Bug #20334
closedLink deduplication migration is extremely slow
Description
Hi:
We just did an update on [CLUSTER] (the testing instance), and the migration took ~32hours, but almost all of the time was spent on the `20221230155924_bigint_id.rb` migration, this one changes links and entries on materialized transactions, and does the usual temporary table construction / graph traversal and every link took 30s. The actual ID upgrade to 64 bits by my estimation took at most 2hours, probably much less.We are thinking on running the dedup before the update as a rake task to avoid having the production instances in a degraded state for several days, but perhaps you should change the update notes for the benefit of other users, and also optimize the graph traversal, as I think it is currently quite a execution hot spot.

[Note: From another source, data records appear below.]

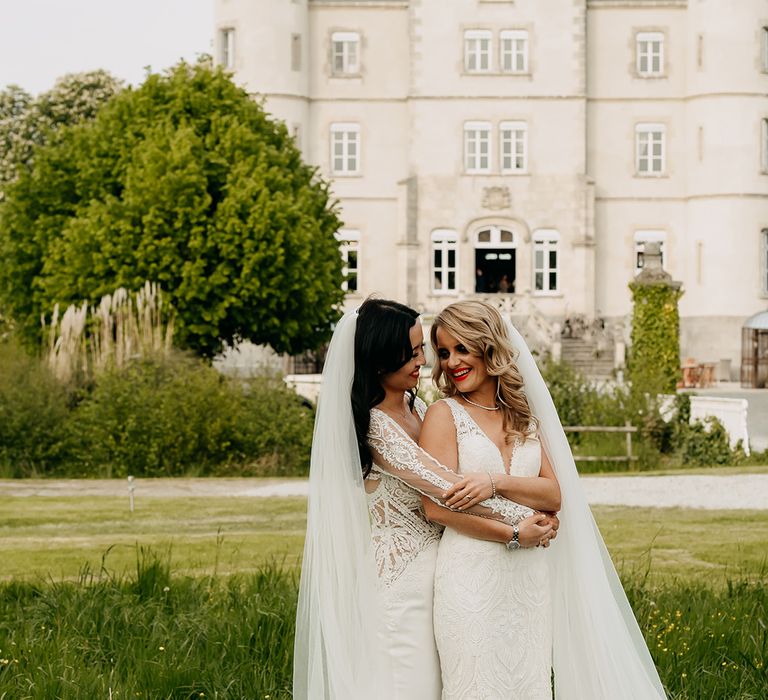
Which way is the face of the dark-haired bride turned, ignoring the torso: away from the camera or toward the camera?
toward the camera

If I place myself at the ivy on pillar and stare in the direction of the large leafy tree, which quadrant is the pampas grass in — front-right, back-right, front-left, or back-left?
front-left

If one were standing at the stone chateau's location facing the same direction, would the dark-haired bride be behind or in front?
in front

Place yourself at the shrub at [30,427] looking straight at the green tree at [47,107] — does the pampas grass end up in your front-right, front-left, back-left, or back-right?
front-right

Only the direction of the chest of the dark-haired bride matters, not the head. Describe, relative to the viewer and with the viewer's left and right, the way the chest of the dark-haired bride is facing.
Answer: facing to the right of the viewer

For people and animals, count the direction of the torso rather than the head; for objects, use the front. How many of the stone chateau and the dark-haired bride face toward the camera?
1

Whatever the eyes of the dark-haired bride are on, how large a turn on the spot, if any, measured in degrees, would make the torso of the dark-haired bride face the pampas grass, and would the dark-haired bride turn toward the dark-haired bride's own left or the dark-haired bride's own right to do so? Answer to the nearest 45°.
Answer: approximately 90° to the dark-haired bride's own left

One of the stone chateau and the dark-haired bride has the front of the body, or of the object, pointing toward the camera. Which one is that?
the stone chateau

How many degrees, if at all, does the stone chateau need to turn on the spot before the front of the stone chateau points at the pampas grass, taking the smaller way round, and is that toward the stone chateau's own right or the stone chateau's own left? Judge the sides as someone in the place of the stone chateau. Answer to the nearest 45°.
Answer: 0° — it already faces it

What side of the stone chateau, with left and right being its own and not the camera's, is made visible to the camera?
front

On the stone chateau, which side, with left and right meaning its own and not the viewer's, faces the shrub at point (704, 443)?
front

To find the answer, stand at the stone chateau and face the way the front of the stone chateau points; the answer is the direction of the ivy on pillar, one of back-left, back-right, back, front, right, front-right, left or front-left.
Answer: front

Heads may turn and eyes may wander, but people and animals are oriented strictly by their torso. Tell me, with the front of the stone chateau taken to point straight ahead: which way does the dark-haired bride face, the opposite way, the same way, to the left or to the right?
to the left
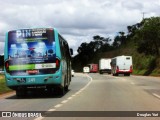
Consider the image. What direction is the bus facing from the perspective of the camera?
away from the camera
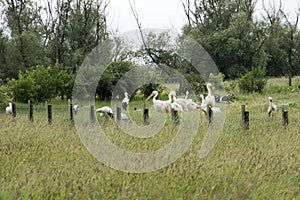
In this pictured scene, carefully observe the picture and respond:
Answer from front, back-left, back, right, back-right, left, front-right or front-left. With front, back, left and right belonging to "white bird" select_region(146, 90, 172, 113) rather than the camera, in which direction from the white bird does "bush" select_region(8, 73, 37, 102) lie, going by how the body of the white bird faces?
front-right

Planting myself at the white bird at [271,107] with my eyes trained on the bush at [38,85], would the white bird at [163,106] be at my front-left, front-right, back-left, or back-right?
front-left

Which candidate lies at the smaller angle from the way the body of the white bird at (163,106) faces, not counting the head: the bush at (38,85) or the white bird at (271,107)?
the bush

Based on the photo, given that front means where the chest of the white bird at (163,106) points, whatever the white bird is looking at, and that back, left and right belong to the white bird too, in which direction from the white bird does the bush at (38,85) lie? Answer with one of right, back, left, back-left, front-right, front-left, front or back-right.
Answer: front-right

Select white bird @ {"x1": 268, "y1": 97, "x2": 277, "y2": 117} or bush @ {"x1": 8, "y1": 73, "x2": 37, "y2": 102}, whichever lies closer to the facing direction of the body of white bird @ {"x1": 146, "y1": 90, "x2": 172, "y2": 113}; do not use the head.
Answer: the bush

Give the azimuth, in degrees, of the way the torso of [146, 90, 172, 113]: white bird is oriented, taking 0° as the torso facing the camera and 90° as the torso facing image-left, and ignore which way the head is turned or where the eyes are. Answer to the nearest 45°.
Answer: approximately 90°

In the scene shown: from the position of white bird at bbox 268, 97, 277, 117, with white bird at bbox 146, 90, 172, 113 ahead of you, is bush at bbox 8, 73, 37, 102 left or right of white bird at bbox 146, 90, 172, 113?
right

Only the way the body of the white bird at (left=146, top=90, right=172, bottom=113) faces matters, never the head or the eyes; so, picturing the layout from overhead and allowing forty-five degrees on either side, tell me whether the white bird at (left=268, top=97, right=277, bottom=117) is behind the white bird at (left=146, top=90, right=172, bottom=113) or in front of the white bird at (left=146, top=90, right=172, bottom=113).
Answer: behind
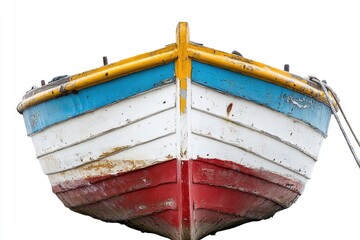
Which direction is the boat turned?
toward the camera
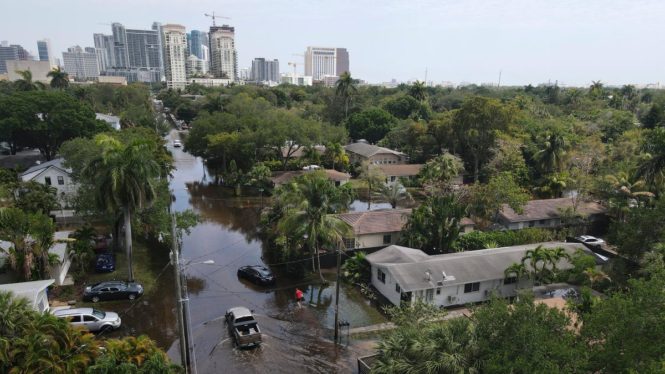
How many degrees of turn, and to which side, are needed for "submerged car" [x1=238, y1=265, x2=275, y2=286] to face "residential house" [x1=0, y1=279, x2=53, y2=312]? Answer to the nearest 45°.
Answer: approximately 135° to its right

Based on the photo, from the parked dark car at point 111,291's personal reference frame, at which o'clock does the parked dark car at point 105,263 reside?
the parked dark car at point 105,263 is roughly at 9 o'clock from the parked dark car at point 111,291.

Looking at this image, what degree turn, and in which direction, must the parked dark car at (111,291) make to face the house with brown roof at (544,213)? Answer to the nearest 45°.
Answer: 0° — it already faces it

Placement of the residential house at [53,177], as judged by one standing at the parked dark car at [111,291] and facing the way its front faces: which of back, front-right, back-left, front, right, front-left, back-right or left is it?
left

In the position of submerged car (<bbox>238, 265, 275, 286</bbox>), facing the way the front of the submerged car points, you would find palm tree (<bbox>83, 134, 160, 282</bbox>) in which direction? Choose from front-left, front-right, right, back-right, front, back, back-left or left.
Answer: back-right

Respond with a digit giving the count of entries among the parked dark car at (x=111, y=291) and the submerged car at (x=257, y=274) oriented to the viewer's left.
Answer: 0

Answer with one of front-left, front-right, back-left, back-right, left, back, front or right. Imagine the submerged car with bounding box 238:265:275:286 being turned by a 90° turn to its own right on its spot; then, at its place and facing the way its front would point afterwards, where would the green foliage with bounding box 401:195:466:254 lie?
back-left

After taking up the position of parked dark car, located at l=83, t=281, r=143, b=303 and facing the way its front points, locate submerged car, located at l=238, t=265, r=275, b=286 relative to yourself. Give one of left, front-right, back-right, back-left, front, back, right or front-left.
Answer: front

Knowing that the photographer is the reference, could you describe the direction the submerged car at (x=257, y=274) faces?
facing the viewer and to the right of the viewer

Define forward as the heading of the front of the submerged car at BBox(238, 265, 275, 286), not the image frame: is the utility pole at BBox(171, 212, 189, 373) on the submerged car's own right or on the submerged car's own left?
on the submerged car's own right
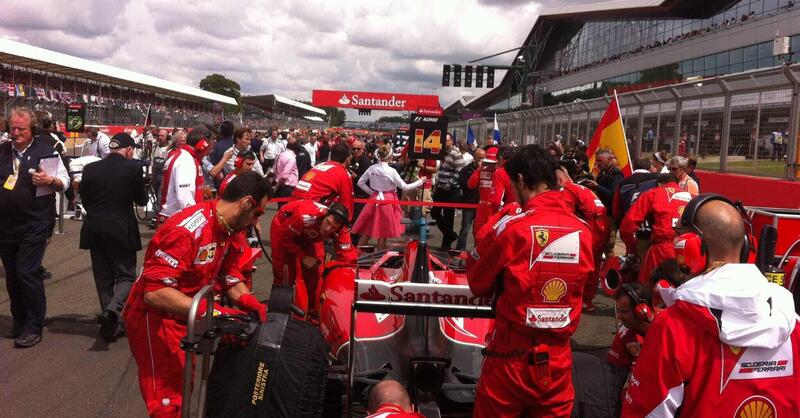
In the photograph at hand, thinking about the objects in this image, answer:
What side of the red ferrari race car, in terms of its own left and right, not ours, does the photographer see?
back

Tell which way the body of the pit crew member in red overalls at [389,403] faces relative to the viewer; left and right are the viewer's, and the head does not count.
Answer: facing away from the viewer

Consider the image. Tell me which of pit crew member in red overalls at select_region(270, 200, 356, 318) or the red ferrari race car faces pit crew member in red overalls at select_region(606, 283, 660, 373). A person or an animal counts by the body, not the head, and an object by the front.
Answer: pit crew member in red overalls at select_region(270, 200, 356, 318)

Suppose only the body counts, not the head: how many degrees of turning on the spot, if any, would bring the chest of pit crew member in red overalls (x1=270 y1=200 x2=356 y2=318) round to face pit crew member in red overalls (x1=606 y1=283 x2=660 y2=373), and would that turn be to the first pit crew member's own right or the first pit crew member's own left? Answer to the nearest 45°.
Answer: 0° — they already face them

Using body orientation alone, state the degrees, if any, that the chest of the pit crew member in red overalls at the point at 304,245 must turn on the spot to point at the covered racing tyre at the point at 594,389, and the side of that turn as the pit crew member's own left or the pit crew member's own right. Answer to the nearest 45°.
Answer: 0° — they already face it

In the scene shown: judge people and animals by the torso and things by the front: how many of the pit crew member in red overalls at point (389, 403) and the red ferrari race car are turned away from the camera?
2

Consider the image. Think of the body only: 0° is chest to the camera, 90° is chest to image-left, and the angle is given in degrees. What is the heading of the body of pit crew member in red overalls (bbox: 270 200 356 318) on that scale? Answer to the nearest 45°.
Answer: approximately 315°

I think there is a better way to do this, it looks like the migration could be wrapped in a "batch_update_permissions" block which would do a single full permission refresh at the end instead of many individual ones. I will check with Tom Clegg about it
Updated by Tom Clegg over 1 year ago
- Status changed from New to In Progress
20334-slow-dedup-migration @ 7ea0bf89df6f3400a1c96f8838a2a7a1e3706e48
Wraps the migration with batch_update_permissions
.
(It would be even smoother to run this migration using a new apiserver package on a different node while the previous version is still serving clients. Most migrations are safe to run that way. But with the above fix, the migration may be fast enough that it's not worth the trouble.)
Updated by Tom Clegg over 1 year ago
- % Done changed from 0 to 100
- Status changed from In Progress to Resolved
Applied in changeset arvados|30951519f83d2e874f0928bc22c08db2864d163c.